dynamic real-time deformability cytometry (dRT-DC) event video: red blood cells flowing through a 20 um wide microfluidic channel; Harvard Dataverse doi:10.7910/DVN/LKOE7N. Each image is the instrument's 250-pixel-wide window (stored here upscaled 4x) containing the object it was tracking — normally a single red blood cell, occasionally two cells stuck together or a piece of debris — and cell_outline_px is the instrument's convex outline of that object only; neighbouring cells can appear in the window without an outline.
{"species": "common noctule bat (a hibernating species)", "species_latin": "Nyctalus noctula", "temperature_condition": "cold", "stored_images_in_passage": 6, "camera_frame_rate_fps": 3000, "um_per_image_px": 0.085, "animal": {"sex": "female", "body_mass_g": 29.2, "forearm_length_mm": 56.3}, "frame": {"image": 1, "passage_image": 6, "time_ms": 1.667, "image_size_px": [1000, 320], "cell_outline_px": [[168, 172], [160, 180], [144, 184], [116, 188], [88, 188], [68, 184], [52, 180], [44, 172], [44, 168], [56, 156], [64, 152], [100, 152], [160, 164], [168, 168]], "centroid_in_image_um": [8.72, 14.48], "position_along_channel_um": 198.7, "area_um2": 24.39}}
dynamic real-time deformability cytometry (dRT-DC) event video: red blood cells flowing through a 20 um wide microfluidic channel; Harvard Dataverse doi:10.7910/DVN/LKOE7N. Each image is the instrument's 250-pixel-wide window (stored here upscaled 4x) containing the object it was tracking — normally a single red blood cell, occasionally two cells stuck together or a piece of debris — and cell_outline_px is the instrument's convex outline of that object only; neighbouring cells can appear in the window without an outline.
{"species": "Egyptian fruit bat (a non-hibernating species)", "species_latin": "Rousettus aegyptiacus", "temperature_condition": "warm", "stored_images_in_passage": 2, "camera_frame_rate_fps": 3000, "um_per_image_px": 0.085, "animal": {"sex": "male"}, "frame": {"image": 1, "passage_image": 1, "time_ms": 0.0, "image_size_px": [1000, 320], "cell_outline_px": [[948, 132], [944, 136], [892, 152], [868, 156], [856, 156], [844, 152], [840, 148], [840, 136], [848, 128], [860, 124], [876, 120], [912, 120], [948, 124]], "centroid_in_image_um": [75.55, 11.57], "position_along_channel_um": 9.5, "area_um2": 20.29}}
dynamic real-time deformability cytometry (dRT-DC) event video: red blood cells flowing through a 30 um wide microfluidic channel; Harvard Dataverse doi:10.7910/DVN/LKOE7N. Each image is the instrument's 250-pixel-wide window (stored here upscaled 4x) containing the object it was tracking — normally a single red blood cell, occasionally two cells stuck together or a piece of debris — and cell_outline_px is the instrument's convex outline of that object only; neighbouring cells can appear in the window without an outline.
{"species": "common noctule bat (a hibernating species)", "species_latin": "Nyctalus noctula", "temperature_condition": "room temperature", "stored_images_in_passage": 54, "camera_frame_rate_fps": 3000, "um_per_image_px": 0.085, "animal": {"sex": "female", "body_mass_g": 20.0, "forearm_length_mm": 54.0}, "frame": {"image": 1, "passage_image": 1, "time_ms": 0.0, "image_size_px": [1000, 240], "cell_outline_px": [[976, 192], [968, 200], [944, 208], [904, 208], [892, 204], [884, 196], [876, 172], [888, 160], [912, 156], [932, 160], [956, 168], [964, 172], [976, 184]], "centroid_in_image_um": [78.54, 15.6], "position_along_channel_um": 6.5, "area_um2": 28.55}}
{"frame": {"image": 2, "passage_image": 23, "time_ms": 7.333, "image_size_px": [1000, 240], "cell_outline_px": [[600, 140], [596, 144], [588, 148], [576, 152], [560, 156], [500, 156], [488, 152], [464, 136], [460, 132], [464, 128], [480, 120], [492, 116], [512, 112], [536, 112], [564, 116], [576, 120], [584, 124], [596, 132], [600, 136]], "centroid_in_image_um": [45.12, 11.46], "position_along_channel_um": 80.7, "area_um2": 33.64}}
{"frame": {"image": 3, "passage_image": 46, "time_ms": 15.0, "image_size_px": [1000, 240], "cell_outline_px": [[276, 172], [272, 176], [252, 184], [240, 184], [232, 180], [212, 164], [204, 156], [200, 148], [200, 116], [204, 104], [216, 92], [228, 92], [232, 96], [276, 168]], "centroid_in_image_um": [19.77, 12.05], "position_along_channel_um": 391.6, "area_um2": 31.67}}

> [Work to be completed] Retype the material in full. Each word must match.

> [Full answer]
dynamic real-time deformability cytometry (dRT-DC) event video: red blood cells flowing through a 20 um wide microfluidic channel; Harvard Dataverse doi:10.7910/DVN/LKOE7N. Each image is the instrument's 250-pixel-wide window (stored here upscaled 4x) containing the object it was tracking — normally a single red blood cell, occasionally two cells stuck together or a piece of debris — and cell_outline_px is the instrument's convex outline of that object only; neighbouring cells can appear in the window without an outline.
{"species": "common noctule bat (a hibernating species)", "species_latin": "Nyctalus noctula", "temperature_condition": "cold", "stored_images_in_passage": 6, "camera_frame_rate_fps": 3000, "um_per_image_px": 0.085, "animal": {"sex": "female", "body_mass_g": 29.2, "forearm_length_mm": 56.3}, "frame": {"image": 1, "passage_image": 6, "time_ms": 1.667, "image_size_px": [1000, 320], "cell_outline_px": [[168, 172], [160, 180], [144, 184], [116, 188], [88, 188], [68, 184], [52, 180], [44, 172], [44, 168], [56, 156], [64, 152], [100, 152], [160, 164], [168, 168]], "centroid_in_image_um": [8.72, 14.48], "position_along_channel_um": 198.7, "area_um2": 24.39}}
dynamic real-time deformability cytometry (dRT-DC) event video: red blood cells flowing through a 20 um wide microfluidic channel; Harvard Dataverse doi:10.7910/DVN/LKOE7N. Each image is the instrument's 250-pixel-wide window (stored here upscaled 4x) containing the object it was tracking — normally a single red blood cell, occasionally two cells stuck together or a piece of debris — and cell_outline_px is the instrument's convex outline of that object only; neighbouring cells can appear in the window without an outline.
{"species": "Egyptian fruit bat (a non-hibernating species)", "species_latin": "Rousettus aegyptiacus", "temperature_condition": "warm", "stored_images_in_passage": 2, "camera_frame_rate_fps": 3000, "um_per_image_px": 0.085, "animal": {"sex": "male"}, "frame": {"image": 1, "passage_image": 1, "time_ms": 0.0, "image_size_px": [1000, 320], "cell_outline_px": [[948, 132], [944, 136], [892, 152], [868, 156], [856, 156], [844, 152], [840, 148], [840, 136], [848, 128], [860, 124], [876, 120], [912, 120], [948, 124]], "centroid_in_image_um": [75.55, 11.57], "position_along_channel_um": 9.5, "area_um2": 20.29}}
dynamic real-time deformability cytometry (dRT-DC) event video: red blood cells flowing through a 30 um wide microfluidic channel; Harvard Dataverse doi:10.7910/DVN/LKOE7N. Each image is the instrument's 250-pixel-wide window (stored here upscaled 4x) containing the object it was tracking — normally a single red blood cell, occasionally two cells stuck together or a piece of debris — and cell_outline_px is the instrument's convex outline of that object only; neighbouring cells can appear in the window without an outline.
{"species": "common noctule bat (a hibernating species)", "species_latin": "Nyctalus noctula", "temperature_condition": "room temperature", "stored_images_in_passage": 54, "camera_frame_rate_fps": 3000, "um_per_image_px": 0.085, "animal": {"sex": "female", "body_mass_g": 20.0, "forearm_length_mm": 54.0}, "frame": {"image": 1, "passage_image": 1, "time_ms": 0.0, "image_size_px": [1000, 240], "cell_outline_px": [[976, 192], [968, 200], [944, 208], [904, 208], [892, 204], [884, 196], [876, 172], [888, 160], [912, 156], [932, 160], [956, 168], [964, 172], [976, 184]], "centroid_in_image_um": [78.54, 15.6], "position_along_channel_um": 6.5, "area_um2": 28.55}}
{"frame": {"image": 2, "passage_image": 23, "time_ms": 7.333, "image_size_px": [1000, 240], "cell_outline_px": [[600, 140], [596, 144], [588, 148], [576, 152], [560, 156], [500, 156], [488, 152], [464, 136], [460, 132], [464, 128], [480, 120], [492, 116], [512, 112], [536, 112], [564, 116], [576, 120], [584, 124], [596, 132], [600, 136]], "centroid_in_image_um": [45.12, 11.46], "position_along_channel_um": 80.7, "area_um2": 33.64}}
{"frame": {"image": 3, "passage_image": 46, "time_ms": 15.0, "image_size_px": [1000, 240], "cell_outline_px": [[276, 172], [272, 176], [252, 184], [240, 184], [232, 180], [212, 164], [204, 156], [200, 148], [200, 116], [204, 104], [216, 92], [228, 92], [232, 96], [276, 168]], "centroid_in_image_um": [19.77, 12.05], "position_along_channel_um": 391.6, "area_um2": 31.67}}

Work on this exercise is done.